Strength in Specialty Medicines, which are for hard-to-treat conditions and therefore command a premium, underpin this goal. The group aims to grow its portfolio with new treatments rather than tweaking their usage, as it has done in the past. But the drug approval process is complicated, with many treatments never seeing the light of day.
Cancer treatment is one key area for growth, with several late-stage treatments in the pipeline. One example is momelotinib via the Sierra Oncology acquisition, with an authorisation decision by the US FDA due in June 2023. But the recent withdrawal of Blenrep in the US is likely to leave a gap to fill, as this previously accounted for around 20% of all oncology sales in 2022.
The group also has a strong presence in HIV treatments which make up nearly 20% of total revenues. Its newer HIV treatments are key part of GSK's future, as generic competitors eat away at pricing power for some of the group's legacy treatments. Over 2022, it was particularly encouraging to see 67% growth in its next generation products.
Vaccines are another important growth driver. The Shingrix vaccine for Shingles achieved sales of £3bn in 2022, and further growth is expected as it launches into new territories. The respiratory syncytial virus (RSV) vaccine is certainly one to watch, but there is growing competition to be first to market. GSK believes its vaccine could eventually add $4bn annually to revenues.

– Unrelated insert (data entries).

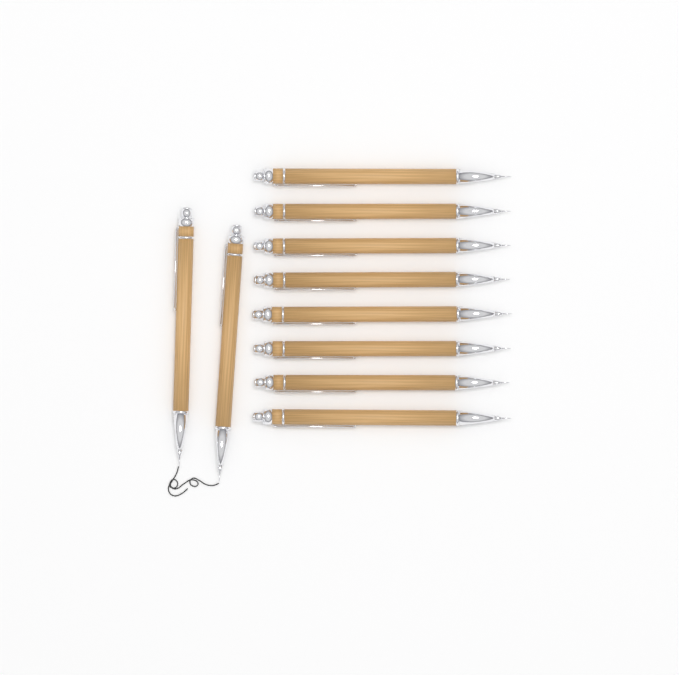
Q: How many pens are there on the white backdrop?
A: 10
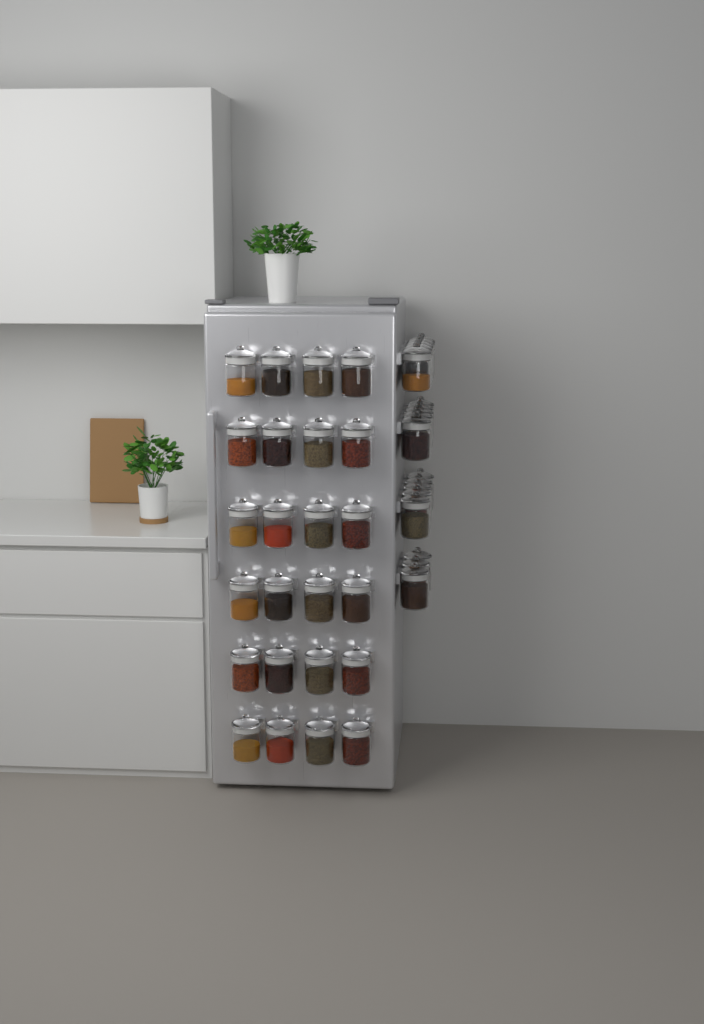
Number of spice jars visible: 42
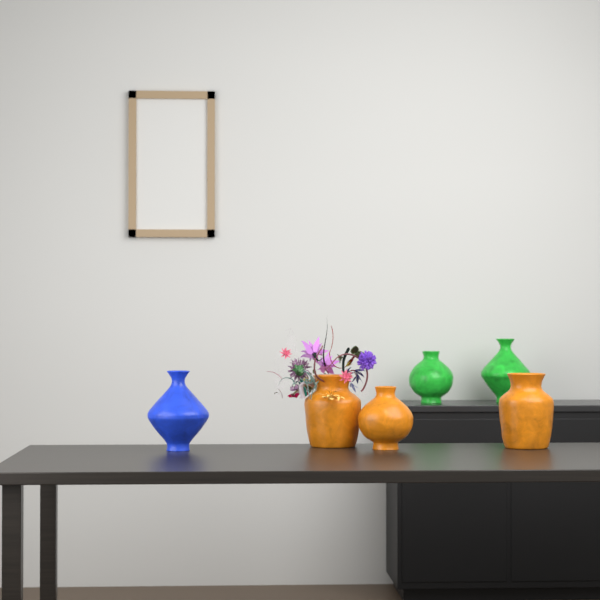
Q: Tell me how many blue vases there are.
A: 1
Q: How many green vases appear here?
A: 2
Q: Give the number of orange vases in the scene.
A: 3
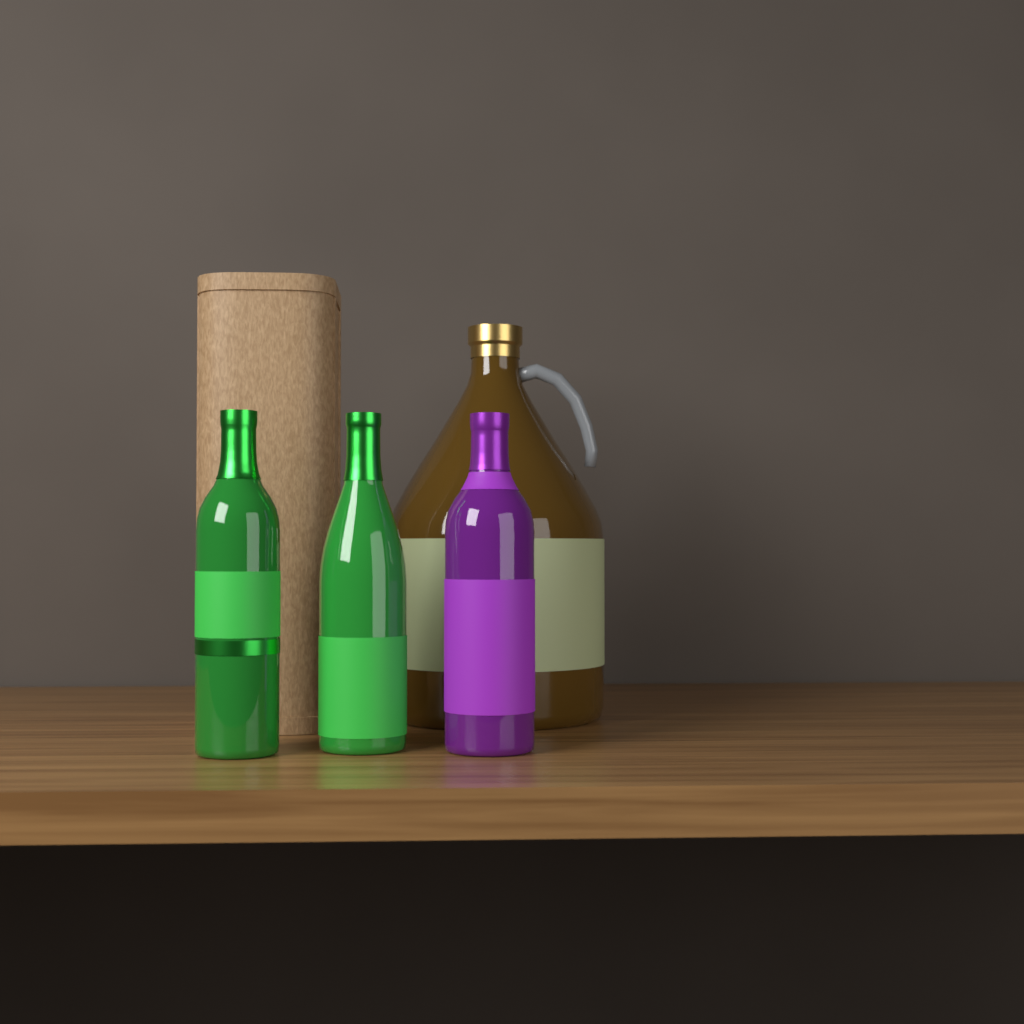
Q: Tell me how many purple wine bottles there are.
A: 1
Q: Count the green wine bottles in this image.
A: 2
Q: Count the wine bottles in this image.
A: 3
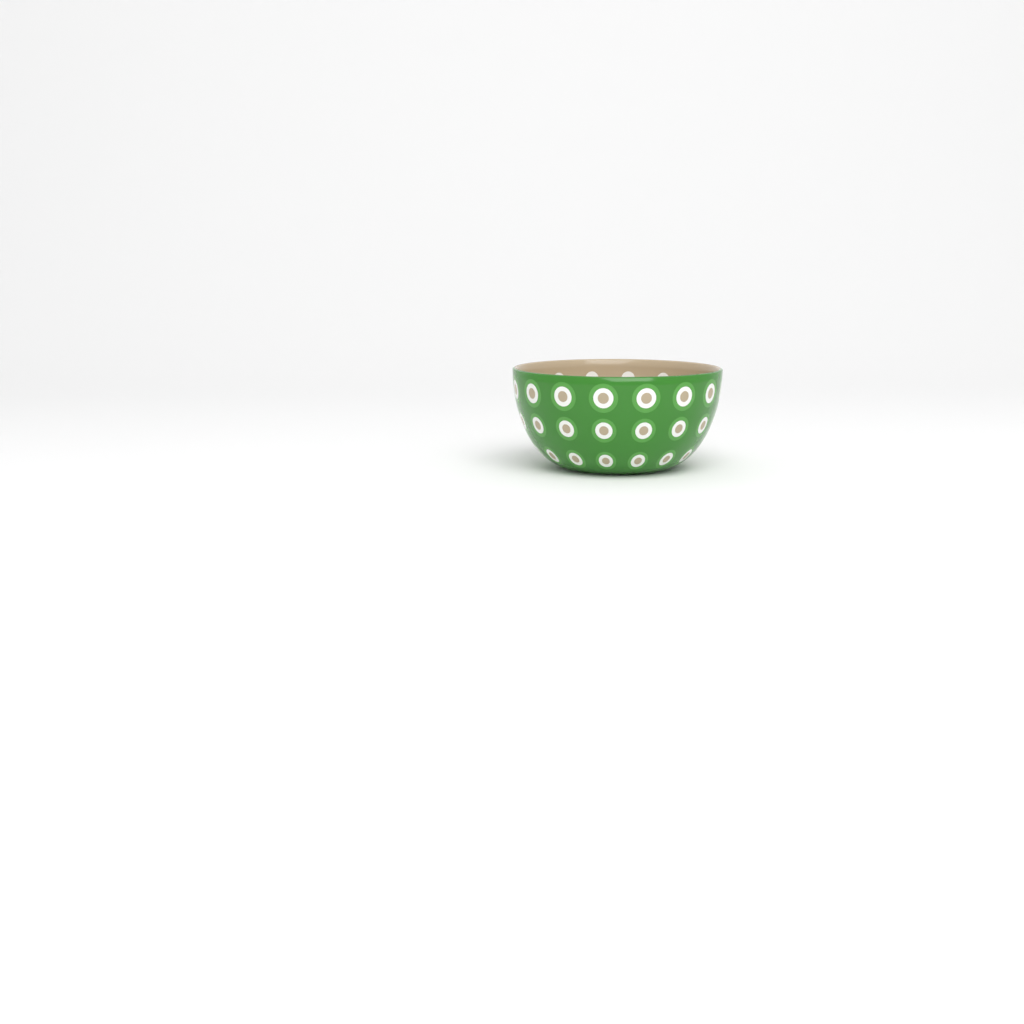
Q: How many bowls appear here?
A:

We're encouraged by GSK's improving debt position, and analyst forecasts suggest it'll be just 1.3x cash profits by the year end - a level that we feel comfortable with. Forecasted dividend pay outs are about two times covered by free cash flow according to consensus estimates. However, no dividends can ever be guaranteed.
Compared to forecast earnings, the valuation is below the long-term average, and significantly below many of its peers. With the shadow Zantac litigation diminishing, a single digit earnings multiple coupled with a 4% yield, make this an interesting time to consider adding the shares as part of a diverse portfolio.
To further close the rating gap will require strong execution of GSK's growth strategy and clinical pipeline. New drug approvals are never a given, and even established therapies can fall foul of the regulators, or be unseated by new entrants.